Nach einer guten Getreideernte 2022 erwarten die Bauern heuer trotz einer langen Trockenphase und einem Flächenrückgang wieder eine überdurchschnittliche Menge. Die Landwirtschaftskammer rechnet in ihrer aktuellen Ernteprognose mit 3,1 Millionen Tonnen Getreide exklusive Mais, ein Plus von 4,5 Prozent gegenüber dem Fünf-Jahres-Schnitt und ein Plus von 2,1 Prozent gegenüber 2022. Finanziell wird sich die Ernte für die Landwirte weniger auszahlen, weil der Weizenpreis stark gesunken ist.
"Da die Verfügbarkeit vieler Betriebsmittel im Herbst bzw. Winter zuvor unsicher war und daher zu extrem hohen Kosten eingekauft werden musste, klafft die Preis-Kosten-Schere massiv auseinander", so Landwirtschaftskammer-Österreich-Chef Josef Moosbrugger am Donnerstag in einer Aussendung. "Die Stimmung der Ackerbäuerinnen und -bauern ist im Keller." Außerdem verschärfe das EuGH-Urteil zu Notfallzulassungen den Mangel an notwendigen Pflanzenschutz-Wirkstoffen.
Langes Warten auf Regen
An der Pariser Warenterminbörse Euronext kostet eine Tonne Weizen aktuell rund 231 Euro. Zu Beginn des Ukraine-Kriegs schoss der Weizenpreis bis auf knapp 440 Euro in die Höhe, sinkt aber seit Mitte 2022 wieder. Anfang Juni führte der Dammbruch in der Ukraine und die damit verbundene Zerstörung von Anbauflächen wieder zu einem gewissen Preisanstieg.
Die heimischen Getreidebauern warteten heuer lange auf Regen. Von Herbst bis Mitte April war es in großen Teilen Österreichs äußerst trocken und überdurchschnittlich warm. "Beginnend mit ausgiebigen Niederschlägen hatten wir ab Mitte April großteils günstige Verhältnisse", sagte der Präsident der Landwirtschaftskammer Burgenland, Nikolaus Berlakovich.
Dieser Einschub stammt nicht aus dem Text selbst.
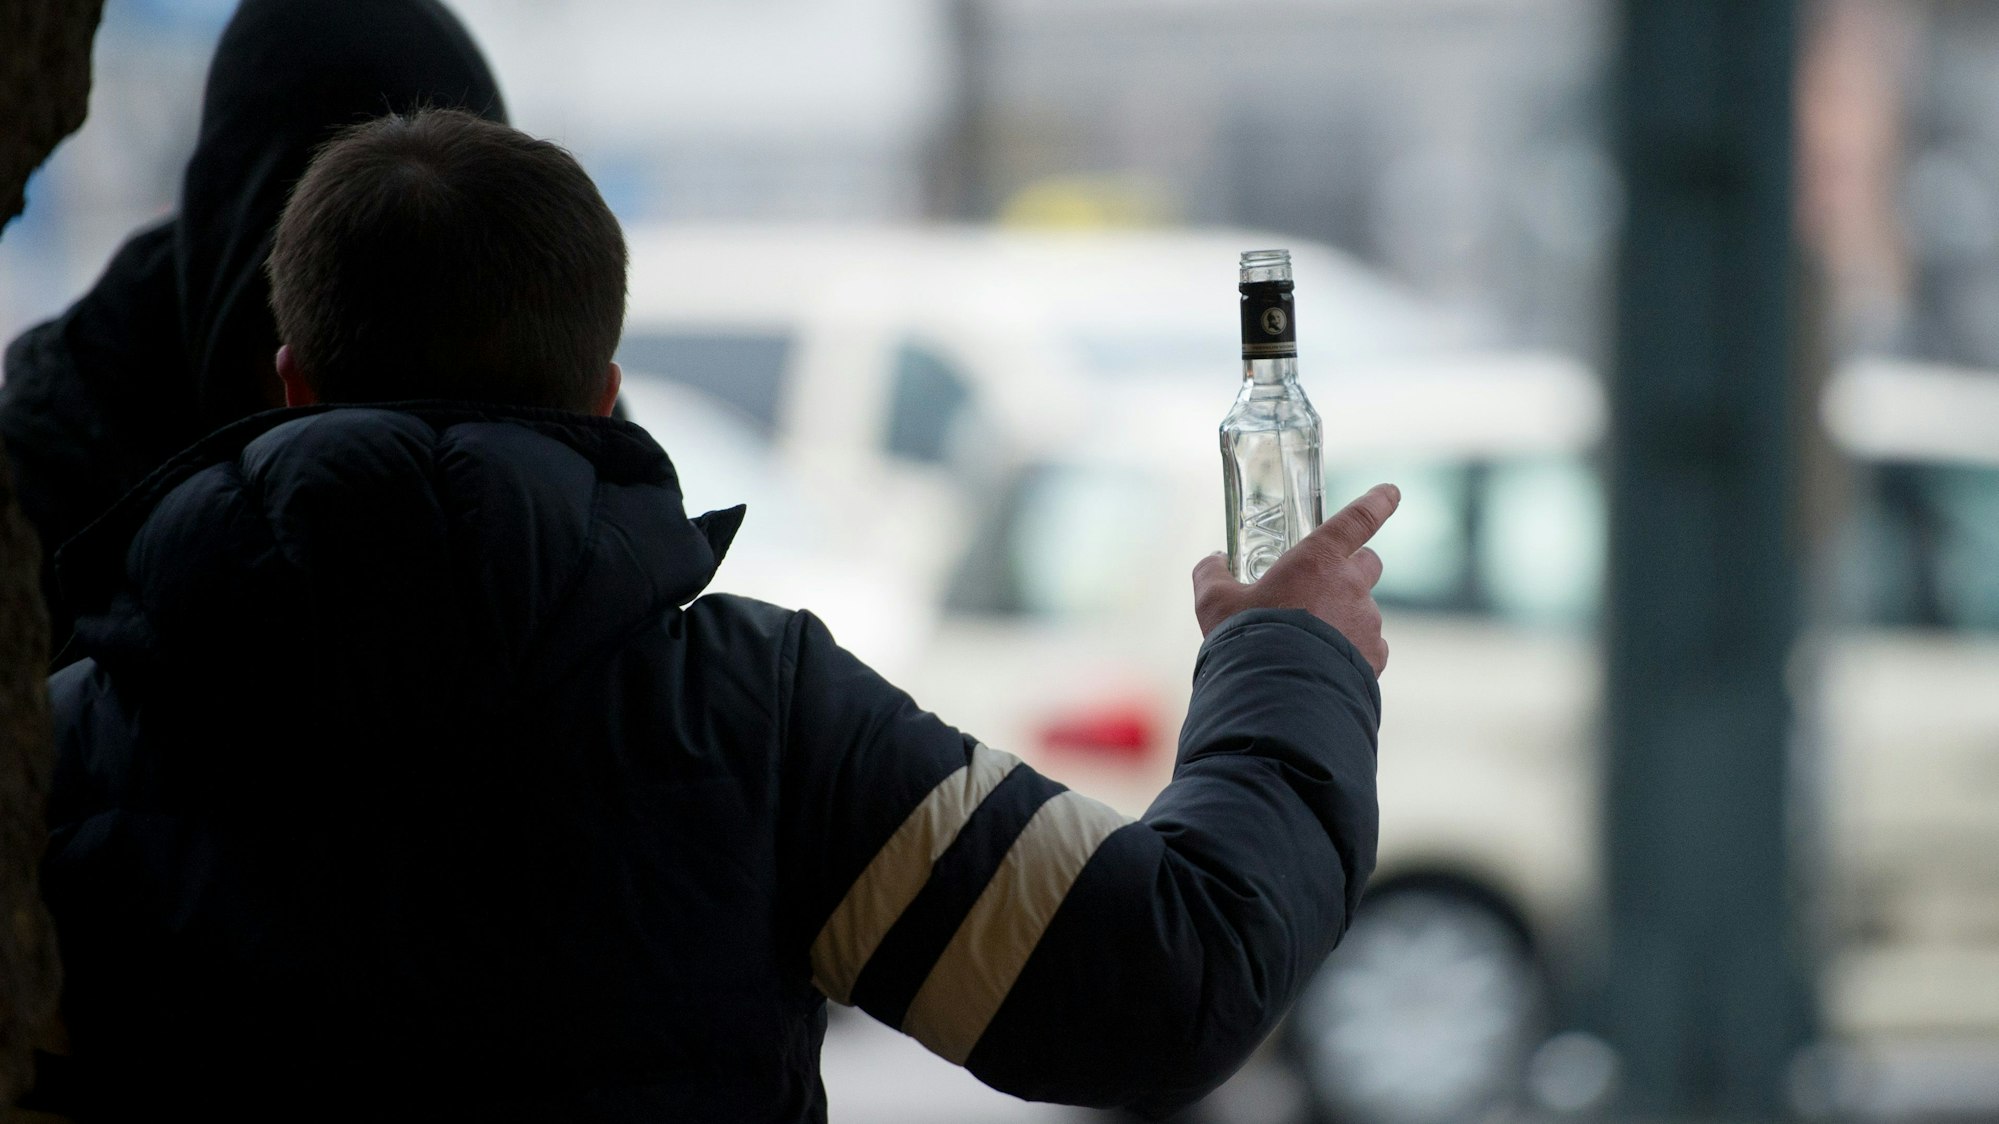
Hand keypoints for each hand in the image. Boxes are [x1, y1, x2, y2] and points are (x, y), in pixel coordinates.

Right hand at [1192, 483, 1398, 673]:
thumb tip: (1212, 561)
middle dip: (1352, 568)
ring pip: (1363, 610)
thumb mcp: (1214, 603)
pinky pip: (1368, 647)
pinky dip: (1350, 652)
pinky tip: (1323, 666)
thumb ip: (1212, 574)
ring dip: (1343, 618)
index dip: (1376, 502)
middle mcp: (1351, 586)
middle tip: (1324, 586)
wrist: (1278, 696)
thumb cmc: (1248, 639)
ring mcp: (1367, 623)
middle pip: (1369, 562)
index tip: (1391, 492)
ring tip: (1308, 643)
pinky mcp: (1374, 658)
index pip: (1357, 519)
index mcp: (1318, 560)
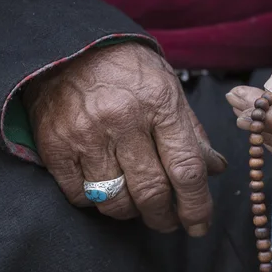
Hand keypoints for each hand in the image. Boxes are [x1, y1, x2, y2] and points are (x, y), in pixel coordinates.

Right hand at [24, 42, 226, 236]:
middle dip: (165, 218)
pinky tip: (107, 190)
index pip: (186, 170)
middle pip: (152, 192)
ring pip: (115, 201)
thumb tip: (215, 169)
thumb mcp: (169, 89)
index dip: (197, 206)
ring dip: (132, 213)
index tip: (200, 225)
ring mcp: (86, 134)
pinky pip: (81, 196)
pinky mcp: (55, 145)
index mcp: (159, 104)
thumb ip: (192, 132)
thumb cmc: (127, 69)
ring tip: (138, 205)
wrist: (68, 46)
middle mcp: (123, 120)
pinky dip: (97, 202)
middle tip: (170, 222)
Dies sei positiv für Getreide in Ostösterreich gewesen. Bei sogenannten Herbstkulturen wie Zuckerrüben und Kürbis, die im Frühjahr angebaut und im Herbst geernteten werden, seien aufgrund "von problematische Anbau- und Auflaufbedingungen" geringere Erntemengen absehbar, so Berlakovich.
Getreideanbaufläche sinkt leicht
Die Getreideanbaufläche beträgt heuer 520.00 Hektar, ein Minus von 2 Prozent gegenüber 2022 und ein Minus von 3,7 Prozent gegenüber dem fünfjährigen Schnitt. Weniger angebaut haben die Bauern vor allem Dinkel, Sommergerste und Ölkürbis. Auch die Soja-Anbaufläche wurde nach einem Rekordhoch im letzten Jahr um 6800 Hektar auf 86.100 Hektar reduziert.
In der heute präsentierten Ernteprognose für 2023 werden folgende Mengenveränderungen im Vergleich zum Fünf-Jahres-Durchschnitt erwartet: Weichweizen inklusive Dinkel (+5,3 Prozent), Hartweizen (+37,7 Prozent), Roggen (+9,9 Prozent), Wintergerste (+1,7 Prozent), Sommergerste (-13,9 Prozent), Hafer (-5,2 Prozent) und Triticale (+5,9 Prozent). Neben den Getreidekulturen wird bei Raps ein Mengenminus gegenüber dem fünfjährigen Schnitt von 14,6 Prozent und bei Körnererbse ein Plus von 44,4 Prozent erwartet.